The Segment database contains information related to sequences of individual segments. The segment database can be queried by segment, lineage, host, et al.
11. How to use sample data?
Two sets of sample data are available, genome sequences and gene segment sequences. You can use them to test the functions of “Determine Genotype” and “Determine Individual Gene Segment Lineage” with genome sequences and segment sequences respectively.
12. How are individual gene segment lineages determined?
There is no gold standard or set criteria in Influenza that can be applied for the determination of segment lineages. The first two assumptions were made; 1) All Influenza A gene segments have a common ancestor, 2) The HA, NA, and NS gene segments have serotypes or alleles while all other gene segments do not.
The lineages of each viral gene were carefully determined as detailed below: 1) using the phylogenetic trees constructed, significant clusters (which were segregated by approximately 10% nucleotide difference by p-distance) were assigned lineages 2) bootstrap analysis was used on a smaller set of sequences with values greater than 90% considered significant; 3).

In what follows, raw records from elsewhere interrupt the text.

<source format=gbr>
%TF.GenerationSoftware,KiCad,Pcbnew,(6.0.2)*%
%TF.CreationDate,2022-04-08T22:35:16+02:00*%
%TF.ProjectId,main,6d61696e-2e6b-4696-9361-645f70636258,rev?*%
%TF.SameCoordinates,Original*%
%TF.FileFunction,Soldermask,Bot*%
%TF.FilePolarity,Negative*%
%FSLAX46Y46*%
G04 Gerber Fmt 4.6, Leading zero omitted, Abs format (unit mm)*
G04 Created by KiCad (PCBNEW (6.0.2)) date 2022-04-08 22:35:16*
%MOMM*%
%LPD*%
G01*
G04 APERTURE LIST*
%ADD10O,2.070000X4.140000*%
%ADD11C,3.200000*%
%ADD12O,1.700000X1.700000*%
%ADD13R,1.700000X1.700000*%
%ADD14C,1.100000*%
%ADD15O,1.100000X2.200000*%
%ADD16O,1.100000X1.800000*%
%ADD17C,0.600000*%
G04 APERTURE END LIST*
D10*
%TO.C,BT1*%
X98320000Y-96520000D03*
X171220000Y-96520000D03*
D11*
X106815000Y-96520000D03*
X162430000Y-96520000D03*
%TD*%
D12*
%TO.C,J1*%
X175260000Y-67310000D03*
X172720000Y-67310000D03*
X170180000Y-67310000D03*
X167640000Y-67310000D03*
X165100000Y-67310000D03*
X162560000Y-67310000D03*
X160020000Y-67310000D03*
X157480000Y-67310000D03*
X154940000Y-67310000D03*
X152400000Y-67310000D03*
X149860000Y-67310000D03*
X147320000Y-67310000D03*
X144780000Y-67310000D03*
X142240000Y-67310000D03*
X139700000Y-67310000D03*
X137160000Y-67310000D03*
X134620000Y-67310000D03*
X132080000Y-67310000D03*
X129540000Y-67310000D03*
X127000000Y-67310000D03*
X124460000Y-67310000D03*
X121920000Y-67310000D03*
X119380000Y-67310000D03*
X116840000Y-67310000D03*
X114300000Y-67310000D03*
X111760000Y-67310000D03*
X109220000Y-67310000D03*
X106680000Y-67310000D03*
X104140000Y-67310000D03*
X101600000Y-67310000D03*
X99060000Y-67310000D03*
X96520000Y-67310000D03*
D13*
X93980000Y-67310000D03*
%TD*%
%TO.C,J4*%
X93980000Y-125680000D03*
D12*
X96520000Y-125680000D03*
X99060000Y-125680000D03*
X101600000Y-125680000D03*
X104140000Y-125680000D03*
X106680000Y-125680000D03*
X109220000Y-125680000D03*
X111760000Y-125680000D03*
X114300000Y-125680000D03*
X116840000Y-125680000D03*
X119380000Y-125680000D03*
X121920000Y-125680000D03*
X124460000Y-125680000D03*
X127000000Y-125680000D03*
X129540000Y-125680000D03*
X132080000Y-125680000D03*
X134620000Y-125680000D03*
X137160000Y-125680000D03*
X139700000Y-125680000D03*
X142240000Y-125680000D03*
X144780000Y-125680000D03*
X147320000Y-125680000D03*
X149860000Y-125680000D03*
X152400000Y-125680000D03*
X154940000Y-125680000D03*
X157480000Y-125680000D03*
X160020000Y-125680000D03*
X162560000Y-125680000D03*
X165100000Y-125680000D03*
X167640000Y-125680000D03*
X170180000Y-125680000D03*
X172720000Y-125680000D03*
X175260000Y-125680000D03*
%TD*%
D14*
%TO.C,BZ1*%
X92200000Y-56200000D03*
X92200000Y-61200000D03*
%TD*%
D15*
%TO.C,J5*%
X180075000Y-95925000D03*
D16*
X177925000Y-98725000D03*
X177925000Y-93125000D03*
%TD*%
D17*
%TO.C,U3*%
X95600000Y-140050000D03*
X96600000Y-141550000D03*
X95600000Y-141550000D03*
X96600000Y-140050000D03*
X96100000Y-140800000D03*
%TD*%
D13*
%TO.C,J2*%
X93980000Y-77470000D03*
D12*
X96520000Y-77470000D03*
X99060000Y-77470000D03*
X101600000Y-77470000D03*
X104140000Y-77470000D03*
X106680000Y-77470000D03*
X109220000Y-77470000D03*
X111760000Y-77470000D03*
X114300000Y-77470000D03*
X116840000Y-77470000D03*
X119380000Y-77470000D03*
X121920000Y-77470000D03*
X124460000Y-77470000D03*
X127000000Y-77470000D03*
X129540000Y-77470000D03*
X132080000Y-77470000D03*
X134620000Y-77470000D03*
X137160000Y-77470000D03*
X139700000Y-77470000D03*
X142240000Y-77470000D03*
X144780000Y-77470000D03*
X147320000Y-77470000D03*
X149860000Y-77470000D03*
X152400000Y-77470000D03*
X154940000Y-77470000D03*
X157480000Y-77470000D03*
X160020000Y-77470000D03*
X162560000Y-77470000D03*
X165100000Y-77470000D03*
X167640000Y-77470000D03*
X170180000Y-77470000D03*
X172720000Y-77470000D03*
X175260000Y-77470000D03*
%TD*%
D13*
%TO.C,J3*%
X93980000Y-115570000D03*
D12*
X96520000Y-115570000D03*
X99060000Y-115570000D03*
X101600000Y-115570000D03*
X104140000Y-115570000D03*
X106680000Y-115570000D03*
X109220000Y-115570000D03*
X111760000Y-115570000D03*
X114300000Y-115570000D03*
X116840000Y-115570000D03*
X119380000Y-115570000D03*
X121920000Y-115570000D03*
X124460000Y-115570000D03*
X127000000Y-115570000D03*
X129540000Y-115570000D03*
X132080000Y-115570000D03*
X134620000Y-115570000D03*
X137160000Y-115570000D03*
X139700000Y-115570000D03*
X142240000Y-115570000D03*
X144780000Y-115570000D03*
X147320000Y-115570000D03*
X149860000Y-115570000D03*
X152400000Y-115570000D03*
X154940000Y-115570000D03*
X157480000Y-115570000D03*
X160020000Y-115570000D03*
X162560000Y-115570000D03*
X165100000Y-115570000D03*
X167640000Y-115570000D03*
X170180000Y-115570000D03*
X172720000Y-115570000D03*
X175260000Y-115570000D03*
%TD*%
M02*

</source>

The initial lineages were evaluated for nucleotide differences within and between other lineages and for the strength of bootstrap support; 4) approximately 10 sequences from each lineage were randomly selected for the Maximum Likelihood (ML) analysis for each gene segment, serotype (for HA, NA), or allele (for NS) on the MultiPhyl server.

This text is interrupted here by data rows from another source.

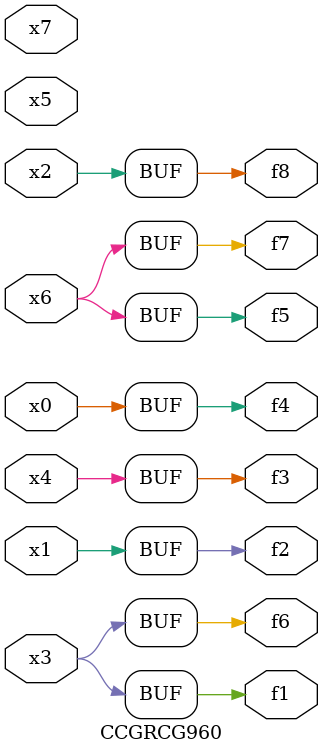
<source format=v>
module CCGRCG960(
	input x0, x1, x2, x3, x4, x5, x6, x7,
	output f1, f2, f3, f4, f5, f6, f7, f8
);
	assign f1 = x3;
	assign f2 = x1;
	assign f3 = x4;
	assign f4 = x0;
	assign f5 = x6;
	assign f6 = x3;
	assign f7 = x6;
	assign f8 = x2;
endmodule

</source>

13. How are genome re-assortments determined?
This is done by comparing the predicted genotype with a unique genotype database, illustrated in the figure below..
Example of a Triple Reassortment Event.
14. How often is the database updated?
The FluGenome database is updated daily.
15. What is a Genome ID?
A Genome ID is assigned to a strain that has a complete or nearly complete (>75% gene segment length) sequence for each of the eight influenzas A gene segments. Genome ID.s are created by matching 8 segments through the strain name. When a genome match is found, the sequences’ host, serotype, lineage, and length are checked against each other to make a positive match.
When a positive match is found, the host category is determined, and the abbreviation for that category is found. A number (the internal ID for the sequence) is used as a suffix to this abbreviation. This is now that genomes “full genome accession number.”